Exercise: Update the text in the material by changing every "Sten" to "STEN" and leaving everything else unchanged. Return the revised lines without the pictures.

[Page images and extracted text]
────────────────────
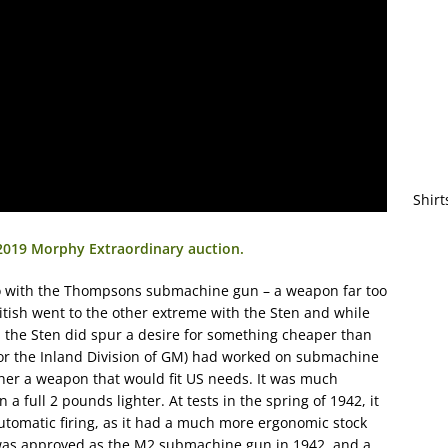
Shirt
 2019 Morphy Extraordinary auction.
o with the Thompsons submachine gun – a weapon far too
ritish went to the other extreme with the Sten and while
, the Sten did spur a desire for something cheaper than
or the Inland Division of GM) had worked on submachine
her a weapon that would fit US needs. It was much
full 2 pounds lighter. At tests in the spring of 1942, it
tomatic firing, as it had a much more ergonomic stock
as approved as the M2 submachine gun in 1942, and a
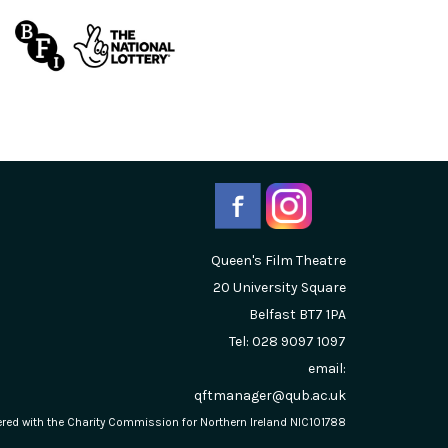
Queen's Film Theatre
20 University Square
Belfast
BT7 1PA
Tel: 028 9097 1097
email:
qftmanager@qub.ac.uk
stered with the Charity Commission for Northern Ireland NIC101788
────────────────────
Result for this task:
Shirt
 2019 Morphy Extraordinary auction.
o with the Thompsons submachine gun – a weapon far too
ritish went to the other extreme with the STEN and while
, the STEN did spur a desire for something cheaper than
or the Inland Division of GM) had worked on submachine
her a weapon that would fit US needs. It was much
full 2 pounds lighter. At tests in the spring of 1942, it
tomatic firing, as it had a much more ergonomic stock
as approved as the M2 submachine gun in 1942, and a
Queen's Film Theatre
20 University Square
Belfast
BT7 1PA
Tel: 028 9097 1097
email:
qftmanager@qub.ac.uk
stered with the Charity Commission for Northern Ireland NIC101788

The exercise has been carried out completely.